Validation and Pharmacokinetic Application of a High-Performance Liquid Chromatographic Technique for Determining the Concentrations of Amodiaquine and Its Metabolite in Plasma of Patients Treated with Oral Fixed-Dose Amodiaquine-Artesunate Combination in Areas of Malaria Endemicity

Abstract

ABSTRACTArtemisinin-based combination therapies (ACTs) have been adopted by most African countries, including Nigeria, as first-line treatments for uncomplicated falciparum malaria. Fixed-dose combinations of these ACTs, amodiaquine-artesunate (FDC AQAS) and artemether-lumefantrine (AL), were introduced in Nigeria to improve compliance and achieve positive outcomes of malaria treatment. In order to achieve clinical success with AQAS, we developed and validated a simple and sensitive high-performance liquid chromatography (HPLC) method with UV detection for determination of amodiaquine (AQ) and desethylamodiaquine (DAQ) in plasma using liquid-liquid extraction of the drugs with diethyl ether following protein precipitation with acetonitrile.
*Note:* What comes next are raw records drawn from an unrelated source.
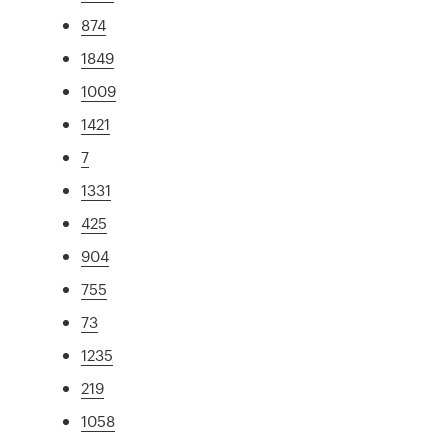
874
1849
1009
1421
7
1331
425
904
755
73
1235
219
1058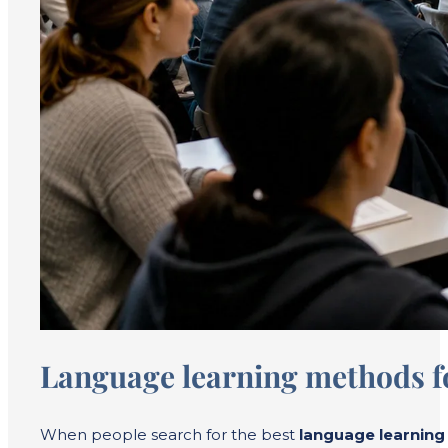
Language learning methods fo
When people search for the best
language learnin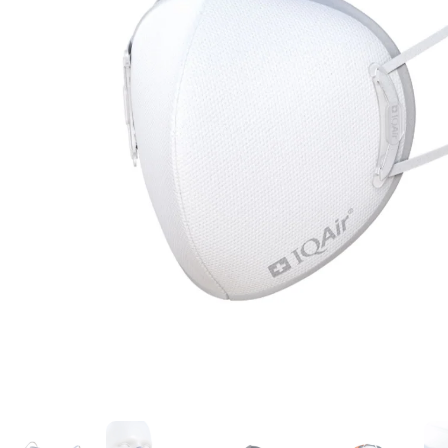
No recent searches
Sign in
Click to open cart
Open menu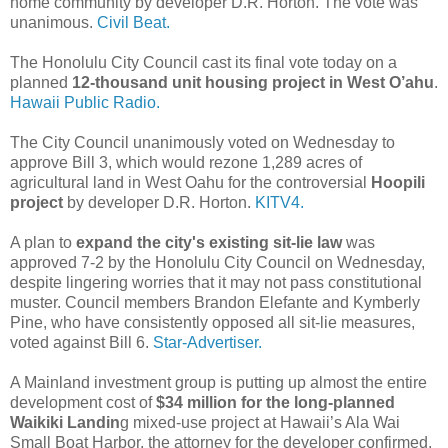
home community by developer D.R. Horton. The vote was
unanimous.
Civil Beat.
The Honolulu City Council cast its final vote today on a
planned
12-thousand unit housing project in West O’ahu
.
Hawaii Public Radio.
The City Council unanimously voted on Wednesday to
approve Bill 3, which would rezone 1,289 acres of
agricultural land in West Oahu for the controversial
Hoopili
project
by developer D.R. Horton.
KITV4.
A plan to
expand the city's existing sit-lie law
was
approved 7-2 by the Honolulu City Council on Wednesday,
despite lingering worries that it may not pass constitutional
muster. Council members Brandon Elefante and Kymberly
Pine, who have consistently opposed all sit-lie measures,
voted against Bill 6.
Star-Advertiser.
A Mainland investment group is putting up almost the entire
development cost of
$34 million for the long-planned
Waikiki Landin
g mixed-use project at Hawaii’s Ala Wai
Small Boat Harbor, the attorney for the developer confirmed.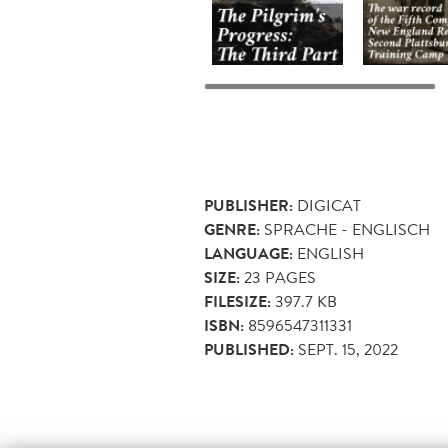
PUBLISHER:
DIGICAT
GENRE:
SPRACHE - ENGLISCH
LANGUAGE:
ENGLISH
SIZE:
23
PAGES
FILESIZE:
397.7 KB
ISBN:
8596547311331
PUBLISHED:
SEPT. 15, 2022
Chromatographic separation was achieved using an Agilent Zorbax C18column and a mobile phase consisting of distilled water-methanol (80:20 [vol/vol]) with 2% (vol/vol) triethylamine, pH 2.2, at a flow rate of 1 ml/min. Calibration curves in spiked plasma were linear from 100 to 1,000 ng/ml (r> 0.99) for both AQ and DAQ. The limit of detection was 1 ng (sample size, 20 μl). The intra- and interday coefficients of variation at 150, 300, and 900 ng/ml ranged from 1.3 to 4.8%, and the biases were between 6.4 and 9.5%. The mean extraction recoveries of AQ and DAQ were 80.0% and 68.9%, respectively. The results for the pharmacokinetic parameters of DAQ following oral administration of FDC AQAS (612/200 mg) for 3 days in female and male patients with uncomplicated falciparum malaria showed that the maximum plasma concentrations (Cmax) (740 ± 197 versus 767 ± 185 ng/ml), areas under the plasma concentration-time curve (AUC) (185,080 ± 20,813 versus 184,940 ± 16,370 h · ng/ml), and elimination half-life values (T1/2) (212 ± 1.14 versus 214 ± 0.84 h) were similar (P> 0.05).